Use this checklist before deploying your vibe coded Next.js + Prisma app:

Raw Queries

Inputs

Secrets

Auth

For automated detection, run Vibeship Scanner to catch these issues in your codebase.

Scan your Next.js + Prisma app

Find raw query vulnerabilities, operator injection, and exposed secrets automatically

Scan your code free

Frequently asked questions

Is Prisma safe from SQL injection?

Yes, when used correctly. Prisma's standard query methods (findMany, create, update) use parameterized queries. The danger is in $queryRawUnsafe, $executeRawUnsafe, and using Prisma.raw() with user input. According to OWASP, ORMs shift SQL injection risk but don't eliminate it entirely.

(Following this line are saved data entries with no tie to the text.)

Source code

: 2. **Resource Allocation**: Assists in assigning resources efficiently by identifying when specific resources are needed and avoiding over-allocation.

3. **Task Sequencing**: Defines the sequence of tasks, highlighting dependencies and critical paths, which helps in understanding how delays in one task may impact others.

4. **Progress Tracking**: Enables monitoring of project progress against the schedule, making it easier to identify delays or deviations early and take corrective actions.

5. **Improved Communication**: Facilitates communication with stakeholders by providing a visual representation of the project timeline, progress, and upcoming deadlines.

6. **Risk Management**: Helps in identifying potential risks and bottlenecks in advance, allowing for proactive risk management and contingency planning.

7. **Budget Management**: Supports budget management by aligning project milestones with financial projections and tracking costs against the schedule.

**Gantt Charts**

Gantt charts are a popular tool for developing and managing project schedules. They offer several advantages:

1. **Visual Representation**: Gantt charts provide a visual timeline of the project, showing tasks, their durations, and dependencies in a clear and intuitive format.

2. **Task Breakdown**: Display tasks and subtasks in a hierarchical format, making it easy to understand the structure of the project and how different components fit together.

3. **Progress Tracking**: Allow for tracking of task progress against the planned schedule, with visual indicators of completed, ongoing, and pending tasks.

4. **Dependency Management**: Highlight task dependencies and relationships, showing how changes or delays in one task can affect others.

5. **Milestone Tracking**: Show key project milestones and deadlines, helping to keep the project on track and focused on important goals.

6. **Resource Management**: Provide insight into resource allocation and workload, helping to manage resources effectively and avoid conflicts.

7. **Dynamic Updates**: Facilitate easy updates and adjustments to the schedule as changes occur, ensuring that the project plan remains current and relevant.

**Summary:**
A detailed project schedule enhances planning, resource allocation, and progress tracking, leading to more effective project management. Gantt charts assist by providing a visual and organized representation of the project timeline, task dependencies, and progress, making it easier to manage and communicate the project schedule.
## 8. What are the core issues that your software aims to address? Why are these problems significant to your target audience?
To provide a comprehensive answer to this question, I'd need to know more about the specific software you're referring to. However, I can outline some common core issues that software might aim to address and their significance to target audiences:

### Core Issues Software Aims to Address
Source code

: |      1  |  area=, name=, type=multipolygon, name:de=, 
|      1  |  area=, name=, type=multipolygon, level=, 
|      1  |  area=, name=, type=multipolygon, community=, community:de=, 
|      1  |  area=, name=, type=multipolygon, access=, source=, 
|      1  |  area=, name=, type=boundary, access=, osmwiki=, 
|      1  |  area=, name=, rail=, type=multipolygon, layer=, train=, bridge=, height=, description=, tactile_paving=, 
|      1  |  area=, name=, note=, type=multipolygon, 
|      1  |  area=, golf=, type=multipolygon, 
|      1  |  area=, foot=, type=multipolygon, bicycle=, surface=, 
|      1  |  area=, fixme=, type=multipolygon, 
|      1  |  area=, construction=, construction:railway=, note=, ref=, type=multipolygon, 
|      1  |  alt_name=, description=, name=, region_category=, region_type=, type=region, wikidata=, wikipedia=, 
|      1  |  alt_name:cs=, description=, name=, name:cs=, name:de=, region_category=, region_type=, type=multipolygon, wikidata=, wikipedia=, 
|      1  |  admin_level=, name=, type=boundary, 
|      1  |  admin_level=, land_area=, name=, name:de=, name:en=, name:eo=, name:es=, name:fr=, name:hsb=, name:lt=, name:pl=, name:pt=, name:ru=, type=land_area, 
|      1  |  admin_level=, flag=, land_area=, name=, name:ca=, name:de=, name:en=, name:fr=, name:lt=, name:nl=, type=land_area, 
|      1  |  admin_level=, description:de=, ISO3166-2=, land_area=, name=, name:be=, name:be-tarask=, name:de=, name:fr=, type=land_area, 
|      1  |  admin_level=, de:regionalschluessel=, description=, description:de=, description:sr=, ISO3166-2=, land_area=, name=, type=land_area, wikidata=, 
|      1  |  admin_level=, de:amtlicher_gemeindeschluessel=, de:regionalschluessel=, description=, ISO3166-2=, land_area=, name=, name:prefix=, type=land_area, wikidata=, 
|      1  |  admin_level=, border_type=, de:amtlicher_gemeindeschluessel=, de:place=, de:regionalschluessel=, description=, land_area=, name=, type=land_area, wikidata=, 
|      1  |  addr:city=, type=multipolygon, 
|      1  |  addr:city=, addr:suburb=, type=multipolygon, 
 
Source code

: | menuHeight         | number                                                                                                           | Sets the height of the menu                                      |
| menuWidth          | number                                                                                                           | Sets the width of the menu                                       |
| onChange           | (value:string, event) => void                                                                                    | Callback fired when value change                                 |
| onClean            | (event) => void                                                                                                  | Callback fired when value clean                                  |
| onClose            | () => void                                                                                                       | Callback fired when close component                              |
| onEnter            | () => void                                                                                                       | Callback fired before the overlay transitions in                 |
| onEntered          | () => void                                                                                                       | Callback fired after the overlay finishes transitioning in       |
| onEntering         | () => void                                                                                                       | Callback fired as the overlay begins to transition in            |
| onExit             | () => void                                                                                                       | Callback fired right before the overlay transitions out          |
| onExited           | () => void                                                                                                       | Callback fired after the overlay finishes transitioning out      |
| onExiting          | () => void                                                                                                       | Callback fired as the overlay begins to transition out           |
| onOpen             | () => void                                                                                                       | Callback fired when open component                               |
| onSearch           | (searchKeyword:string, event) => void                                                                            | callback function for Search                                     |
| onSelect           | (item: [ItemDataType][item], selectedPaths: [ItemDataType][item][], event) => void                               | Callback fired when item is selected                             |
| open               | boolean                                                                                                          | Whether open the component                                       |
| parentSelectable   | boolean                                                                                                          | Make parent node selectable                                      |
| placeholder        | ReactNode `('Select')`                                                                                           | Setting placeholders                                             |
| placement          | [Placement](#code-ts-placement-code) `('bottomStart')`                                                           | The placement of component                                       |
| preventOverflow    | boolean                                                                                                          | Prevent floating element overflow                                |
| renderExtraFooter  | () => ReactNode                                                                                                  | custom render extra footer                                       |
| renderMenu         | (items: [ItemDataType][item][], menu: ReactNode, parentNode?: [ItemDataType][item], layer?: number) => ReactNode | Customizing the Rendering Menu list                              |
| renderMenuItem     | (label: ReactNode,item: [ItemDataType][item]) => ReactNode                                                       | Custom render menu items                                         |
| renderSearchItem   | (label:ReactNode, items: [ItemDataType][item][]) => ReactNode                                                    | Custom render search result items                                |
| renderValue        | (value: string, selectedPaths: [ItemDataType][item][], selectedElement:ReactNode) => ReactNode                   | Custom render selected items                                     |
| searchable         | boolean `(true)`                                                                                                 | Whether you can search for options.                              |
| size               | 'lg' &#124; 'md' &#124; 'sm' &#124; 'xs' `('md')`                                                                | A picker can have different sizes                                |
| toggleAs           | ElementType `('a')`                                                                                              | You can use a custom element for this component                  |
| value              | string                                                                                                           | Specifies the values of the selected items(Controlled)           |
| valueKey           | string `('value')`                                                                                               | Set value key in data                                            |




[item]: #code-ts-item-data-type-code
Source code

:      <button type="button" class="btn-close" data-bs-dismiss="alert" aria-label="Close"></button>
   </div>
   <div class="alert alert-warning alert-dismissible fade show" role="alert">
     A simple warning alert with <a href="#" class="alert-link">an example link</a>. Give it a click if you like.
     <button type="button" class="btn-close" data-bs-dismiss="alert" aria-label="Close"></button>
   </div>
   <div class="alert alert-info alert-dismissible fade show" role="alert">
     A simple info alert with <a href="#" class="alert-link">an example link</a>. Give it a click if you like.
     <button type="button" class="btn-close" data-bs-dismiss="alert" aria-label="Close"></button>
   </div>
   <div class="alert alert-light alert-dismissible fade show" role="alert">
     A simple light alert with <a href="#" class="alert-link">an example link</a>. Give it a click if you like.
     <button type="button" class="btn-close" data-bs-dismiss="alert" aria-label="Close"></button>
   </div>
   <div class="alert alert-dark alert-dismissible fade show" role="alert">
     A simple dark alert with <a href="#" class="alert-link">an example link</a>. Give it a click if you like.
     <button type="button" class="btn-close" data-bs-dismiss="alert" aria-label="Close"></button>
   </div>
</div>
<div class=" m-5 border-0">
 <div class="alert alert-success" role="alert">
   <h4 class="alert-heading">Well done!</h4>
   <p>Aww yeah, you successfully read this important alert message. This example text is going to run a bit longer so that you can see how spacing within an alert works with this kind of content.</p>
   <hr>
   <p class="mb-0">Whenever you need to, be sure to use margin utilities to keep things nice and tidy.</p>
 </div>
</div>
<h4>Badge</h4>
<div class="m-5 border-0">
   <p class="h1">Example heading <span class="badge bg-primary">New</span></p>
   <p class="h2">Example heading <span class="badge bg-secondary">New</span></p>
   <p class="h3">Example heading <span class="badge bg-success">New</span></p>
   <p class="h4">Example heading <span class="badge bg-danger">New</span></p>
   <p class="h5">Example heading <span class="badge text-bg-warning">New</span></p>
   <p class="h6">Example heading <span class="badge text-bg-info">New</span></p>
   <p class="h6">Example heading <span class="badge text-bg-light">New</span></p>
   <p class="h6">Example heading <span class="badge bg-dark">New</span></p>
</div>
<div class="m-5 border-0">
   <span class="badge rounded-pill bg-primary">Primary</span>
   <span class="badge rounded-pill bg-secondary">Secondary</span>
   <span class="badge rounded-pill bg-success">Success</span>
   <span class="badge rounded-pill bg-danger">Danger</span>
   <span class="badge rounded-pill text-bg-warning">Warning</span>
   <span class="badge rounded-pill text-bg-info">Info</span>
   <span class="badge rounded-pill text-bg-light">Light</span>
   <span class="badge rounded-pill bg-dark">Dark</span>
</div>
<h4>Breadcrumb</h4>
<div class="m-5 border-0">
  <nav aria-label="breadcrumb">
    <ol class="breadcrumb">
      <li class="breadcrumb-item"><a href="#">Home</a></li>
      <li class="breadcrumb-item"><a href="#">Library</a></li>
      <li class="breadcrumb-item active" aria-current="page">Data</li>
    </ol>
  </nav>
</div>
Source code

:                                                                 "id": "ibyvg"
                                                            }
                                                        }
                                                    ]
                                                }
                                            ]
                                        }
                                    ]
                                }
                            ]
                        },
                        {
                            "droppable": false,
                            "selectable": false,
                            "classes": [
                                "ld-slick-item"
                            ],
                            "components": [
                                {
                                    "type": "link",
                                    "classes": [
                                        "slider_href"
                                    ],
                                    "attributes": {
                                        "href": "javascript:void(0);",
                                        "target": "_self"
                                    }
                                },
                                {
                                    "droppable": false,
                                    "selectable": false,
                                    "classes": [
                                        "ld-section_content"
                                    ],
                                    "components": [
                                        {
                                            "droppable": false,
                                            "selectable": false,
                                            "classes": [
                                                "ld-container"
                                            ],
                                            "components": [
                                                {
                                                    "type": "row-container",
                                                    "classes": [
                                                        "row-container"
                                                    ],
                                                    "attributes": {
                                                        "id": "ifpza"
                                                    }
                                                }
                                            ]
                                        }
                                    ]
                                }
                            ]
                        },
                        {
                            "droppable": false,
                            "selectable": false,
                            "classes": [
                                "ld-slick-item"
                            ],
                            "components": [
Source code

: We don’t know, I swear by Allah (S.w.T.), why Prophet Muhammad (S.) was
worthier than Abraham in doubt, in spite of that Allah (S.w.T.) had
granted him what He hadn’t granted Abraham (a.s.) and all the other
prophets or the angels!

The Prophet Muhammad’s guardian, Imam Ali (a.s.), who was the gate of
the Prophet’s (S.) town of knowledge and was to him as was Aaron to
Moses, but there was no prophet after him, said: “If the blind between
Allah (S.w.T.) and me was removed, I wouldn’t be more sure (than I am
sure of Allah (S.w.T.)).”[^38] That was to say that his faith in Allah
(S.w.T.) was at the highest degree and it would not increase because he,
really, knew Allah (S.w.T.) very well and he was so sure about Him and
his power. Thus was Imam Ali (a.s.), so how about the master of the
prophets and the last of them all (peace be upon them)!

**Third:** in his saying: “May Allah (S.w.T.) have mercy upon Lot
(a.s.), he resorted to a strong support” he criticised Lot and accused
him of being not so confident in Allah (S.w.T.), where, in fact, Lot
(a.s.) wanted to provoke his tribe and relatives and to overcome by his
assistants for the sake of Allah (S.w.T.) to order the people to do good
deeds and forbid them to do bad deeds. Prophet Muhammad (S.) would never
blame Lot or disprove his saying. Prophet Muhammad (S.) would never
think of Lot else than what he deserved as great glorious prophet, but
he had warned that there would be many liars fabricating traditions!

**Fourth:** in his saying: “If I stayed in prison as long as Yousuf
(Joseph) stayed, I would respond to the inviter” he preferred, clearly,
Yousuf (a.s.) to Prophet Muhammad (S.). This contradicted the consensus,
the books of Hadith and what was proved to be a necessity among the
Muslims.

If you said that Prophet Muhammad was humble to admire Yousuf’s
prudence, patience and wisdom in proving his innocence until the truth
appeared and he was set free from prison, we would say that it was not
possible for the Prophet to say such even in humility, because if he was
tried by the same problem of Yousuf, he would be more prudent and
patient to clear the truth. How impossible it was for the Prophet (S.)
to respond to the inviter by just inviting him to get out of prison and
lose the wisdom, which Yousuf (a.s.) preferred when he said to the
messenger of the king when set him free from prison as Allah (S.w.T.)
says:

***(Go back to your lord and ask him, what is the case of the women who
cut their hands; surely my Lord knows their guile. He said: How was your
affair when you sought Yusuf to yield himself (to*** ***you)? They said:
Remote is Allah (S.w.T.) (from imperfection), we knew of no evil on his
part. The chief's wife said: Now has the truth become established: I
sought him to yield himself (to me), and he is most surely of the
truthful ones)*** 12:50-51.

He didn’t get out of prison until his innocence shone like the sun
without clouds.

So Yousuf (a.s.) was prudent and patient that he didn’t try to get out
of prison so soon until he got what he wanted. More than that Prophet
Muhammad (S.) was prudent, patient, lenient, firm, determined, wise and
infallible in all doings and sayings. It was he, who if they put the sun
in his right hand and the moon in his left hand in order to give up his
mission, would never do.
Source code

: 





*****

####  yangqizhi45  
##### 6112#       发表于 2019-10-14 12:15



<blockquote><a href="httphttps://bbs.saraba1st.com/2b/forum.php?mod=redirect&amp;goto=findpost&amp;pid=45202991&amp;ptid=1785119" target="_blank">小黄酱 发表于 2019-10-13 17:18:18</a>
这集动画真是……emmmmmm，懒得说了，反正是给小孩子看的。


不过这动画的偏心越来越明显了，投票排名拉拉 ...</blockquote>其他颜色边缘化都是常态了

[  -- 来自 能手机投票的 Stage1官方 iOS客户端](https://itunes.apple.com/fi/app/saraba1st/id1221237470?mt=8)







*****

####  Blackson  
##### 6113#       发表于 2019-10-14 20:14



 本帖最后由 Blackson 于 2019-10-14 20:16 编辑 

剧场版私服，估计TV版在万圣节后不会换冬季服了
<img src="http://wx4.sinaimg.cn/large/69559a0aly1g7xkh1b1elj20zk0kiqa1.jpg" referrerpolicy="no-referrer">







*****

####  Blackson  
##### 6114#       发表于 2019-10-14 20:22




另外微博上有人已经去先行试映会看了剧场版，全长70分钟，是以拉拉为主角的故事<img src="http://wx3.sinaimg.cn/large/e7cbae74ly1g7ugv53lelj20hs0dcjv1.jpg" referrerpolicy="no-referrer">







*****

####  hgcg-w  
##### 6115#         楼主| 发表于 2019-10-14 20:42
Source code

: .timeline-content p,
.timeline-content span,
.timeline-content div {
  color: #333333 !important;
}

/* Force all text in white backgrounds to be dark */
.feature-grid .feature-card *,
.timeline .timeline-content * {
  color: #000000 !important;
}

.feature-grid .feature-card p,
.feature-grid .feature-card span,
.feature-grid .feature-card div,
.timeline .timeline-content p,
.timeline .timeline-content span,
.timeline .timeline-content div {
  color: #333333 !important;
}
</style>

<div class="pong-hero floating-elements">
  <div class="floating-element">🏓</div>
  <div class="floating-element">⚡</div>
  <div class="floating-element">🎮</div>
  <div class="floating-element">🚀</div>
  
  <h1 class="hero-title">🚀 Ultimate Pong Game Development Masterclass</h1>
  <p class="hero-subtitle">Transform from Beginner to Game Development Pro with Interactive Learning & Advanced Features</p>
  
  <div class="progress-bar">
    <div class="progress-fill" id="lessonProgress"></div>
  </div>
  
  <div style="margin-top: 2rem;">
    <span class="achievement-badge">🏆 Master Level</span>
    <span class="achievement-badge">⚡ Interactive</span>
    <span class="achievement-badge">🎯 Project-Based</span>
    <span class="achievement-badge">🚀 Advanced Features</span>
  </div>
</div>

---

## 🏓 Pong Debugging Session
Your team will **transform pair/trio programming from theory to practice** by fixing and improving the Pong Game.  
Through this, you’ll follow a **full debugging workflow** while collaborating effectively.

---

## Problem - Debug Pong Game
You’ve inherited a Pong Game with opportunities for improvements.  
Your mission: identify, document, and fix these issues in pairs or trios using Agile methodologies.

What is the difference between $queryRaw and $queryRawUnsafe?

$queryRaw with tagged templates automatically creates prepared statements - it's safe. $queryRawUnsafe takes a plain string and does NO escaping - you must use parameterized placeholders ($1, $2). The "Unsafe" suffix is a deliberate warning from Prisma.

How do I secure my DATABASE_URL in Next.js?

Never commit DATABASE_URL to git. Use .env.local for local development (gitignored by default in Next.js). For production, set environment variables in your hosting platform (Vercel, Railway, etc.). Prisma reads DATABASE_URL automatically - no need to pass it explicitly.

Can Prisma be hacked?

Prisma itself is secure, but misuse creates vulnerabilities. The main risks are: $queryRawUnsafe with string interpolation, operator injection via object inputs, passing req.body directly to queries, and exposed DATABASE_URL. All are preventable with proper coding patterns.

Should I use raw SQL queries with Prisma?

Only when necessary - for complex queries, database-specific features, or performance optimization. When you do, use $queryRaw with tagged templates (safe) not $queryRawUnsafe with string interpolation (dangerous). Never use Prisma.raw() with user-controlled values.